== About this exercise ==
Resume the article on building your own DNS proxy, continuing it from its last sentence.

Building your own DNS proxy, part 1: The basics

by James Hale

Over the past year, I have explored various DNS “smart” proxy services to use in a couple of my environments. The experience with some of these paid services, like Unblock.us and Unlocator, left a lot to be desired, so I decided to set out and build my own.

The paid services worked OK, when they did work. They did not, however, operate at a “set it and forget it” level of stability. At least, not enough for my liking.

When I’m working on a personal project, I strive to be bothered as little as possible, once it’s complete. So, if I have to keep mucking with configurations or white listing IPs, on an ongoing basis, then I’m going to seriously start looking for a different way to do things.

Like I said, these worked well enough, most of the time, so I wasn’t inspired enough to investigate alternatives yet.

I then started to research how these smart proxies actually worked. When you look at their sites, they really only advertise “DNS” services, but that didn’t sound right. I didn’t see how redirecting my DNS queries would fool some services into thinking that my network requests were coming from a different location.

As it would turn out, these proxies have you forward all of your DNS queries to them, they take select DNS zones (like those of service “X”, for which you want to get around the geo-blocking.) and return altered DNS results to you, which points you at their proxy, instead of the service directly. This causes you to transit and egress their network infrastructure, which may be in a more “favorable” geographic location than you are, as far as the service is concerned. Basically, it’s a DNS MITM with a sprinkling of traffic proxying.

The idea of paying for a service to which you send some of your Internet traffic and ALL of your DNS lookups is a huge security risk and didn’t sit too well with me. That, coupled with the fact that if you want to use it for more than one source IP (I use this in a few different environments), you would need pay for multiple accounts.

Once I understood how these services worked, I realized that a DIY solution wasn’t hard to implement, especially in the era of cloud computing and VPS, where you can really put these network egress points anywhere in the world. This also allows you to tailor it to your situation. Trying to access a service in the US? Put an instance in Ashburn or New York. The UK? Put it in London. You can even get granular and put instances in AWS or DigitalOcean data centers in different parts of the US to get around regional blocking.

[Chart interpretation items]
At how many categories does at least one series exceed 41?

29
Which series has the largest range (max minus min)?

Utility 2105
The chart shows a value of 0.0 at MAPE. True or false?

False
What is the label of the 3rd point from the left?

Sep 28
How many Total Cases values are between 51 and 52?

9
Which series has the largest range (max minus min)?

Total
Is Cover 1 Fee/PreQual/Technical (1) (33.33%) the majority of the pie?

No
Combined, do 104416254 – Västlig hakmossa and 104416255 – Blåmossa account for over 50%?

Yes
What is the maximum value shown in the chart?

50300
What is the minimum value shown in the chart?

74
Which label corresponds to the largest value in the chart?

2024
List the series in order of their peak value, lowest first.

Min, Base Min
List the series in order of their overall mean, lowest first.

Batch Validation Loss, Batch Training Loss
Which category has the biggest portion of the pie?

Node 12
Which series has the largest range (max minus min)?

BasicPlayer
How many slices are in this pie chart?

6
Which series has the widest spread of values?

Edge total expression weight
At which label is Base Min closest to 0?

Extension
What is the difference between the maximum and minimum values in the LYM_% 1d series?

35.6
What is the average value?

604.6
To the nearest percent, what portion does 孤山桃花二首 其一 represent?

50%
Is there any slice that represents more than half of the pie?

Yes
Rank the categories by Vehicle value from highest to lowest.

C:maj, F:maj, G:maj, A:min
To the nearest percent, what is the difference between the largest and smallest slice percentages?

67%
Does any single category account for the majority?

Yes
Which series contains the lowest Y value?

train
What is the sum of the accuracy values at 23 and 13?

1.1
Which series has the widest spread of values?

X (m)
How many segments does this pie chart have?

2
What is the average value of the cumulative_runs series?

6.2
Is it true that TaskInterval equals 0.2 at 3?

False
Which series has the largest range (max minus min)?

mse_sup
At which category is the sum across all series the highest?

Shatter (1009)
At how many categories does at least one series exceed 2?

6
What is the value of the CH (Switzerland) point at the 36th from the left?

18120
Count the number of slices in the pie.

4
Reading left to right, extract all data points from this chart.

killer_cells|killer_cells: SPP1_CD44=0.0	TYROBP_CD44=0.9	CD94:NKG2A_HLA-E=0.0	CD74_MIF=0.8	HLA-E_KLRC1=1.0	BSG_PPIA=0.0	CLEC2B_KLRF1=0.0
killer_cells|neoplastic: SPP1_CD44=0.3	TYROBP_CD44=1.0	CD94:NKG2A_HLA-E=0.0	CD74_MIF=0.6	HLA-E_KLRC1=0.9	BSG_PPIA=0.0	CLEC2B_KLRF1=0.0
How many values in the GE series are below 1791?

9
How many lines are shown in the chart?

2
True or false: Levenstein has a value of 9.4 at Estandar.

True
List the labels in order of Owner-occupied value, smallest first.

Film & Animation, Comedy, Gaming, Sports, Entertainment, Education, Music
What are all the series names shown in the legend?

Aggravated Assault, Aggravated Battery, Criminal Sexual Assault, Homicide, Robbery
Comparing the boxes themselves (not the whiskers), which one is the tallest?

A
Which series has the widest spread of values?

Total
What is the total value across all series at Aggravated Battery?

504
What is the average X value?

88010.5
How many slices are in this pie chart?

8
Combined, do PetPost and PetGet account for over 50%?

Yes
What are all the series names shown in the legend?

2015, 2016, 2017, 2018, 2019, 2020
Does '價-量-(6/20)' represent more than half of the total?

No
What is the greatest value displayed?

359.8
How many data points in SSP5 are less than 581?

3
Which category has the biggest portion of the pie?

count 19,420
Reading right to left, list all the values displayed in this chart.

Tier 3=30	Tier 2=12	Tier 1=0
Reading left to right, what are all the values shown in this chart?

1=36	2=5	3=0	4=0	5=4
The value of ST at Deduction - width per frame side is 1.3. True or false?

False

== Written response ==
Of course, the real cost here isn’t the compute, as these types of proxies don’t really do much, but rather the network transit. If you’re only proxying one or two heavy hitters, in terms of bandwidth utilization, then this shouldn’t be a huge issue.



Step one: Get set up.

You’ll need to pick out a cloud or VPS provider to host the proxy on. Since I was running an instance on DigitalOcean to host a couple of websites at the time, I already had an account set up, so I’m built this out there. However, this can be easily adapted to use any IaaS provider.

I created an instance (a “droplet”, in DO’s parlance), using their Ubuntu 14.04 LTS image. I gave it my SSH key to use and assigned to it a floating IP address (Elastic IP, for the AWS users). The reason for the floating IP is that I want to be able to change out the instance, without having to go back and update DNS settings on multiple endpoints (computers, routers, etc). Just re-associate.

Ubuntu 14.04 LTS works fine here

Choose the smallest size you need, based on the amount of network transit.

Pick where you want to “appear” to be coming from.

Name it something sensible and fire away!

Once the instance came up, I installed bind9, to serve DNS requests, sniproxy, for the actual passing of traffic, and their dependencies.

sudo add-apt-repository -y ppa:dlundquist/sniproxy
apt-get -y update
apt-get install -y sniproxy bind9

Note: At the time of this writing, sniproxy didn’t have a package for Ubuntu 16.04. So, unless we choose to build it from source instead, we’ll have to pin our instance to 14.04 for now.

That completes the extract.